= EXERCISE INSTRUCTIONS =
Reproduce word for word the part of the passage on India's agriculture reforms from "India is already" to "in the future.", including both.

= READING PASSAGE =
Reforms in marketing have been complemented by a commitment to developing rural infrastructure. A Rs 1 lakh crore Agriculture Infrastructure Fund (AIF) has been launched to facilitate the development of farmgate infrastructure, that includes collection centres and pre-processing facilities amongst others. A continued thrust on aggregating farmers through farmer producer companies/organisations will increase their bargaining power and develop community assets under the AIF. Funds for the development of the animal husbandry and fisheries sector have also been launched to diversify the sources of farmer income.
India is already the largest producer of milk, the second largest producer of cereals, fruits, vegetables and fish. This is when our productivity levels are well below comparable nations. Yet, India’s share in global food export markets stand at 2.3%, with low value addition. Therefore, as India’s productivity levels converge to global best practices, India can emerge as an important link in global food supply chains. These reforms ensure that an enabling environment is created for India becoming a food export powerhouse in the future.
The reforms in agriculture are rightly being termed as historic. Implementing reforms of this magnitude required decisive action backed by strong political will to eliminate middlemen.. The commitment of the government for the betterment of farmers has been reiterated by these reforms. The next step is to bring the benefits of these reforms to the doorstep of the farmers. It is here where technology can create a bridge. With 43% of our 500 million plus strong workforce engaged in agriculture, the lives of millions stand to be transformed as a result of these reforms, ushering in an era of modernisation and prosperity for Indian farmers.

= MATERIAL PROVIDED =
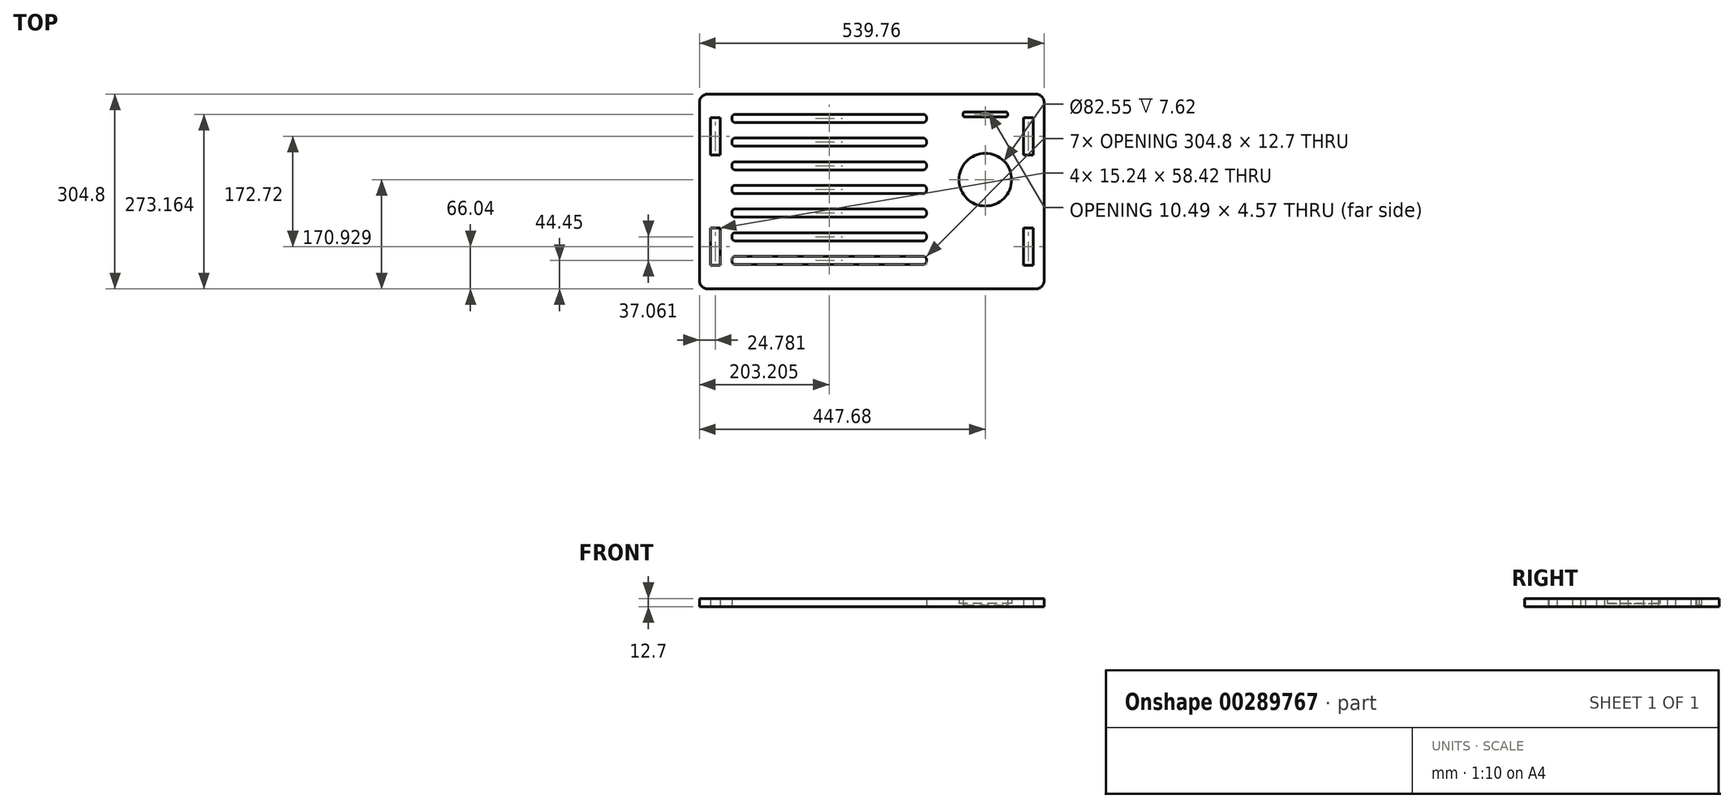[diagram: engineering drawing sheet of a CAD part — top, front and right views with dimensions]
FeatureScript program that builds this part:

= FINAL ANSWER =
India is already the largest producer of milk, the second largest producer of cereals, fruits, vegetables and fish. This is when our productivity levels are well below comparable nations. Yet, India’s share in global food export markets stand at 2.3%, with low value addition. Therefore, as India’s productivity levels converge to global best practices, India can emerge as an important link in global food supply chains. These reforms ensure that an enabling environment is created for India becoming a food export powerhouse in the future.